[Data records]
-- BEGIN --

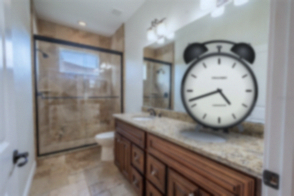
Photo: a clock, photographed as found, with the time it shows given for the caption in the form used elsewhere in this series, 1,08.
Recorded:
4,42
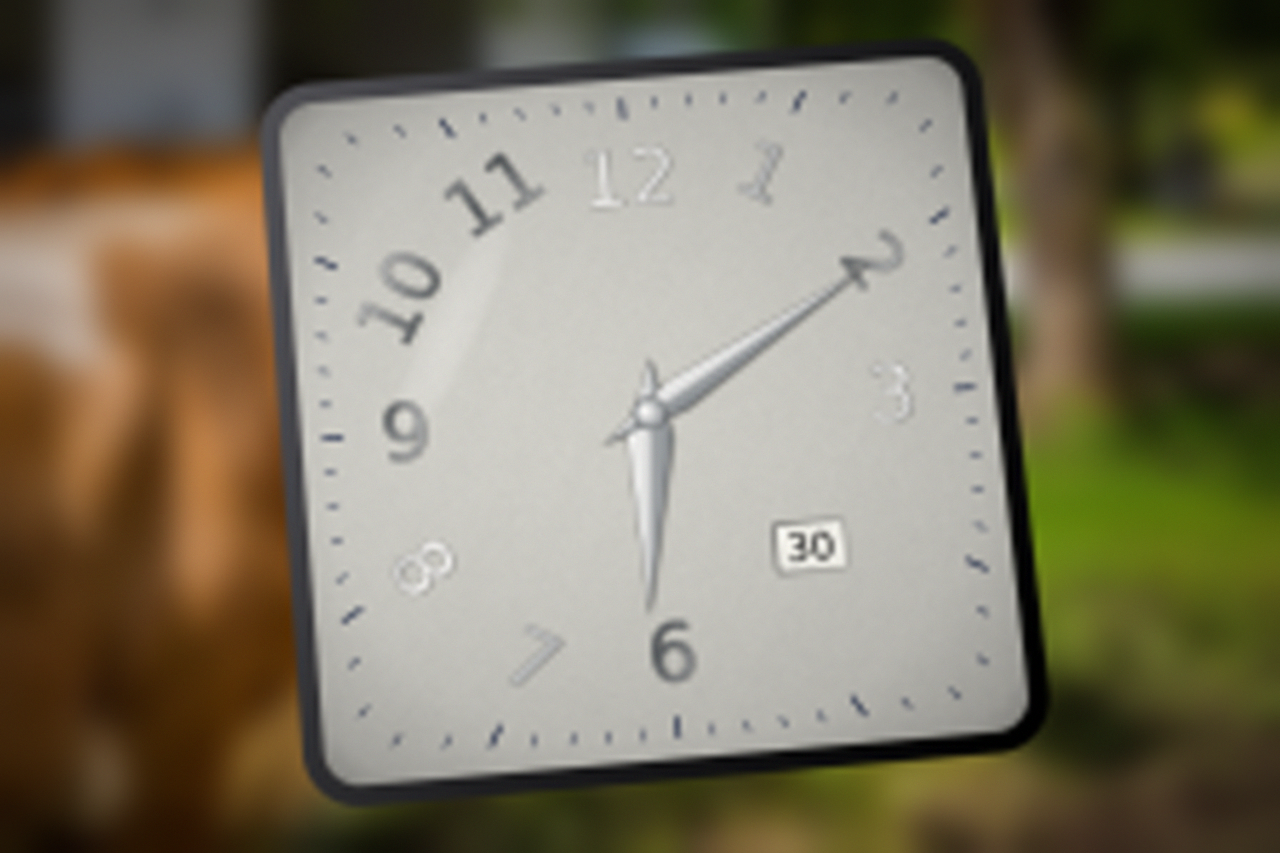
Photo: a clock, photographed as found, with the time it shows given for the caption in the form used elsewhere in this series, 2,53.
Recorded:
6,10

-- END --

- Problem requirements
Transcribe the data from the line containing "this series, 2,53." through the end of the data, inclusive, reproducing each line without any change.

- Written reply
Photo: a clock, photographed as found, with the time it shows given for the caption in the form used elsewhere in this series, 2,53.
Recorded:
6,10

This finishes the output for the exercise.